** Opening Provided records block **

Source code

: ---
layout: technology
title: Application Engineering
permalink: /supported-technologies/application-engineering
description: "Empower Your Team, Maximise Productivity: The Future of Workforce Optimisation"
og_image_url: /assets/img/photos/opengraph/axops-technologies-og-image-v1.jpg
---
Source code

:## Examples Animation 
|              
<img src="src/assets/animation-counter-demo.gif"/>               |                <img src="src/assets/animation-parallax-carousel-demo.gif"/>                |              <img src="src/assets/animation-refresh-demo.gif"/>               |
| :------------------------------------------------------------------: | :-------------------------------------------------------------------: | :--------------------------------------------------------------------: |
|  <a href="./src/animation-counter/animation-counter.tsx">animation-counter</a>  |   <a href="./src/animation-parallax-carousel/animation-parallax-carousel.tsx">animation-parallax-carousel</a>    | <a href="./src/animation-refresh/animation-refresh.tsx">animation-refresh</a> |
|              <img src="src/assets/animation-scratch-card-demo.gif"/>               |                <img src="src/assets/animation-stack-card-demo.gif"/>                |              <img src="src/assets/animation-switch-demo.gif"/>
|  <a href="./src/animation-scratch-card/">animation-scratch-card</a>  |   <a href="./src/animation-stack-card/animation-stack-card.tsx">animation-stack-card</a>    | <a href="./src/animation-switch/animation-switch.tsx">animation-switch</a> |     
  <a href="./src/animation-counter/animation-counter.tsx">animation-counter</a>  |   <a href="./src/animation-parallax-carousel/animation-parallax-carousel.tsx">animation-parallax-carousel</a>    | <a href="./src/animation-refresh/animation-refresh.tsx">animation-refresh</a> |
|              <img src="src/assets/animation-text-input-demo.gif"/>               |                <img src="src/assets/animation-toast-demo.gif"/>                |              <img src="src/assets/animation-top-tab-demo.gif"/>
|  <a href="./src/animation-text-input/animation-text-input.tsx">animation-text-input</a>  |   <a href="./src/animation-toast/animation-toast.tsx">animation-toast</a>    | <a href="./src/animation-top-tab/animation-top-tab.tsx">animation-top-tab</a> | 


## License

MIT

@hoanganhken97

** Closing Provided records block **

### About this exercise
Pull out each line of the material that contains the string "counter" and copy those lines unchanged.

### Answer to this task
<img src="src/assets/animation-counter-demo.gif"/>               |                <img src="src/assets/animation-parallax-carousel-demo.gif"/>                |              <img src="src/assets/animation-refresh-demo.gif"/>               |
|  <a href="./src/animation-counter/animation-counter.tsx">animation-counter</a>  |   <a href="./src/animation-parallax-carousel/animation-parallax-carousel.tsx">animation-parallax-carousel</a>    | <a href="./src/animation-refresh/animation-refresh.tsx">animation-refresh</a> |
  <a href="./src/animation-counter/animation-counter.tsx">animation-counter</a>  |   <a href="./src/animation-parallax-carousel/animation-parallax-carousel.tsx">animation-parallax-carousel</a>    | <a href="./src/animation-refresh/animation-refresh.tsx">animation-refresh</a> |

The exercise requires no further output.